What this task involves
List each line of the records below that contains the word "median".

Records provided

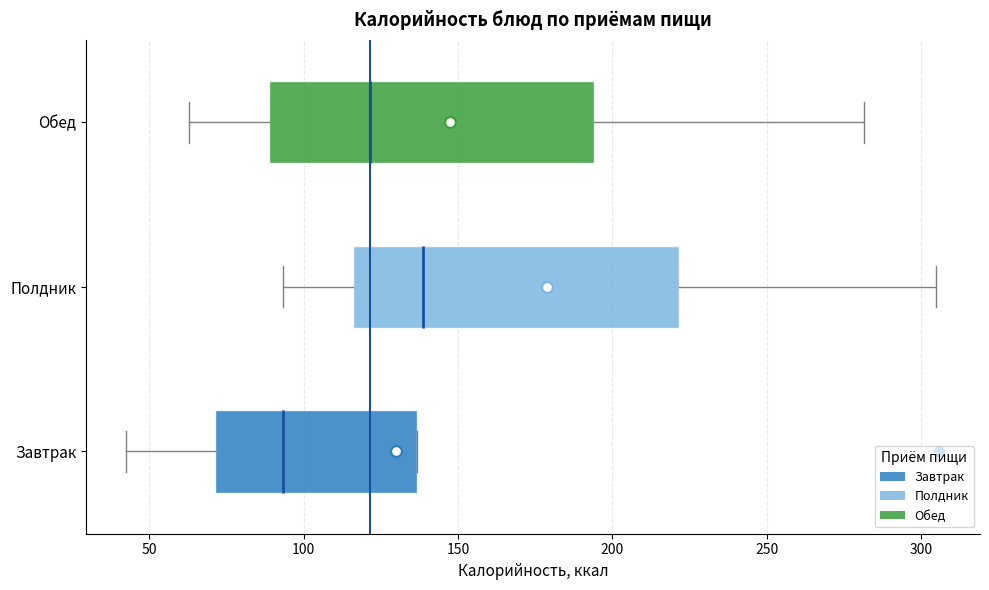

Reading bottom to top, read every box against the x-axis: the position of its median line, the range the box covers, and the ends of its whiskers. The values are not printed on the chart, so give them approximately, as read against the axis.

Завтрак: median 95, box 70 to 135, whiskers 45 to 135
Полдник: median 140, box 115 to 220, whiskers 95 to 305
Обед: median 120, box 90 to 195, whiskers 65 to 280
--
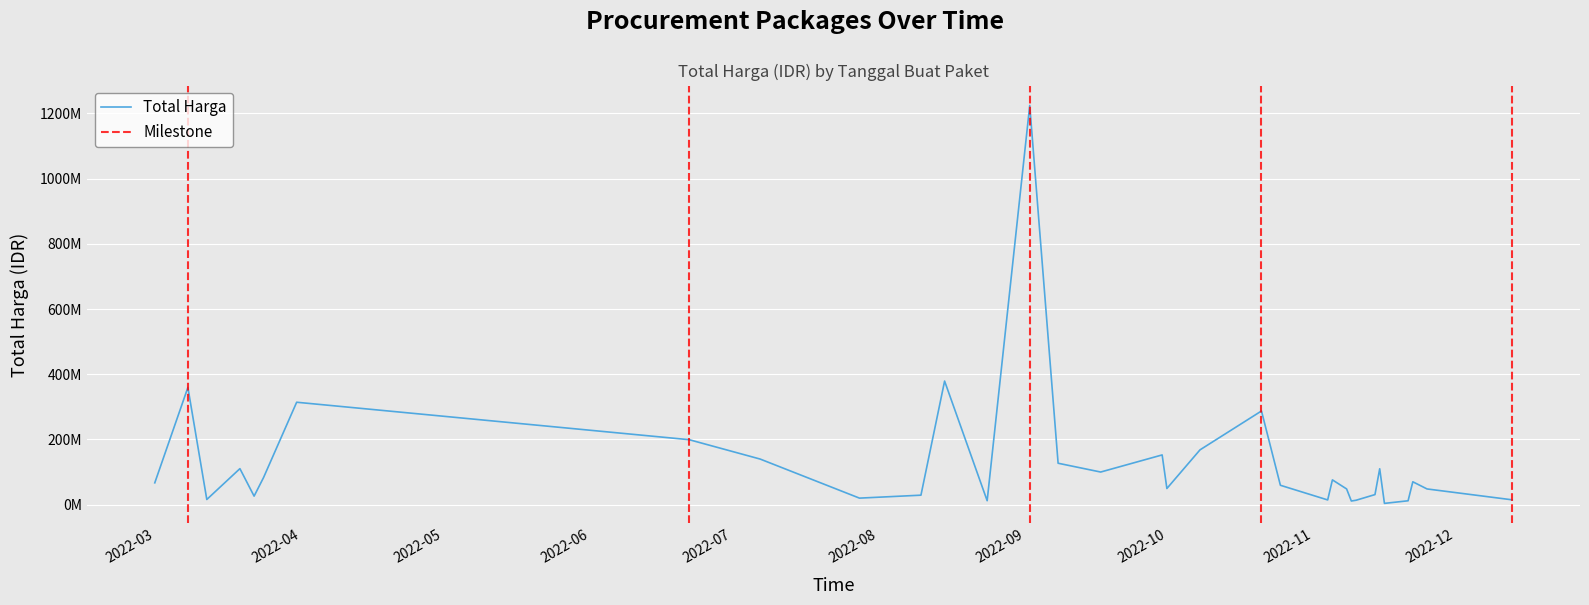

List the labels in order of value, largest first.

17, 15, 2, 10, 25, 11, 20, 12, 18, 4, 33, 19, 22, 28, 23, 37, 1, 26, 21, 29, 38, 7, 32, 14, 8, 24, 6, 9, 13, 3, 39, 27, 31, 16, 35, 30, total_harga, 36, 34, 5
* * *
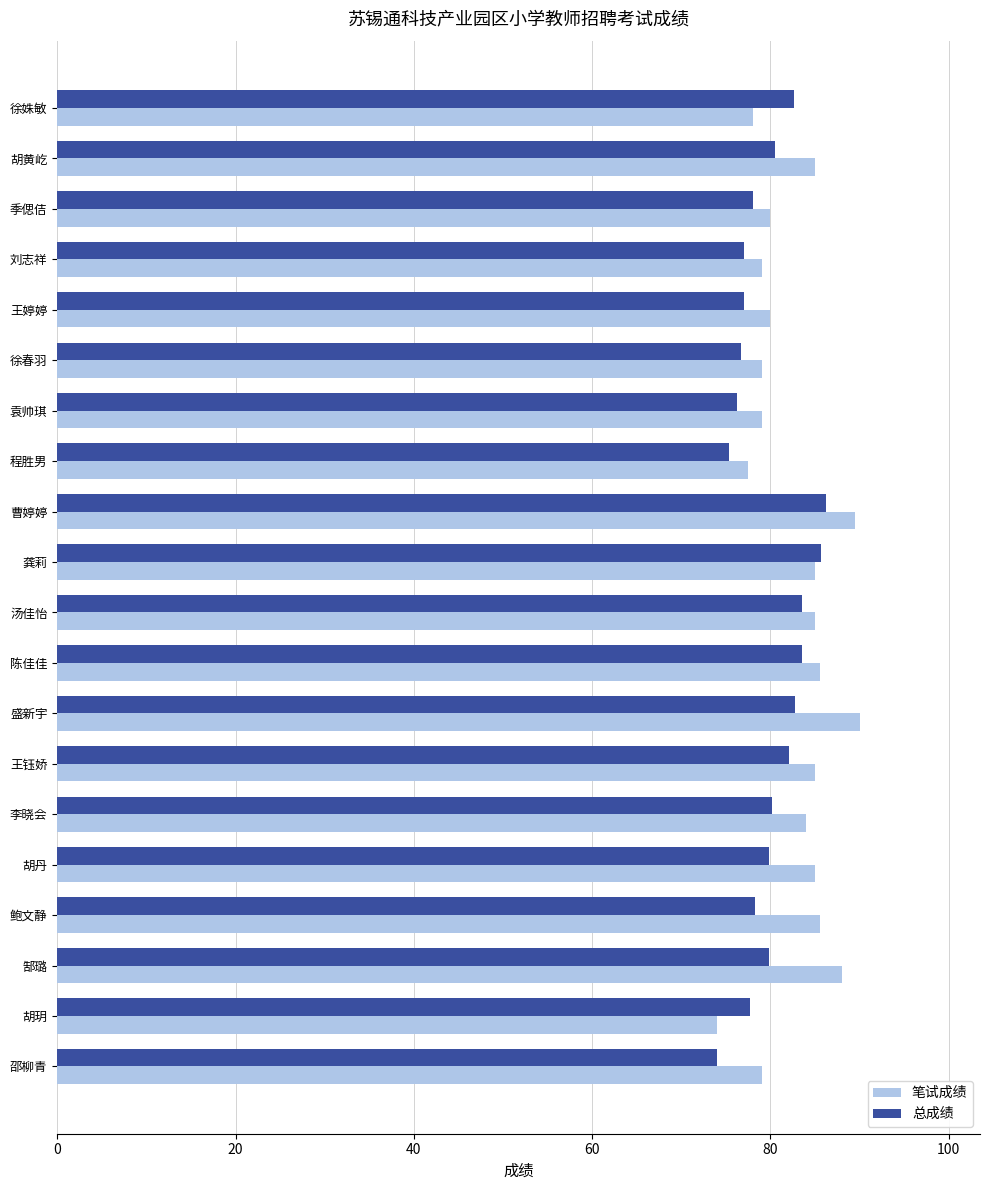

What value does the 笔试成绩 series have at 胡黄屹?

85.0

Result of the task
Reading bottom to top, read every box against the x-axis: the position of its median line, the range the box covers, and the ends of its whiskers. The values are not printed on the chart, so give them approximately, as read against the axis.
Завтрак: median 95, box 70 to 135, whiskers 45 to 135
Полдник: median 140, box 115 to 220, whiskers 95 to 305
Обед: median 120, box 90 to 195, whiskers 65 to 280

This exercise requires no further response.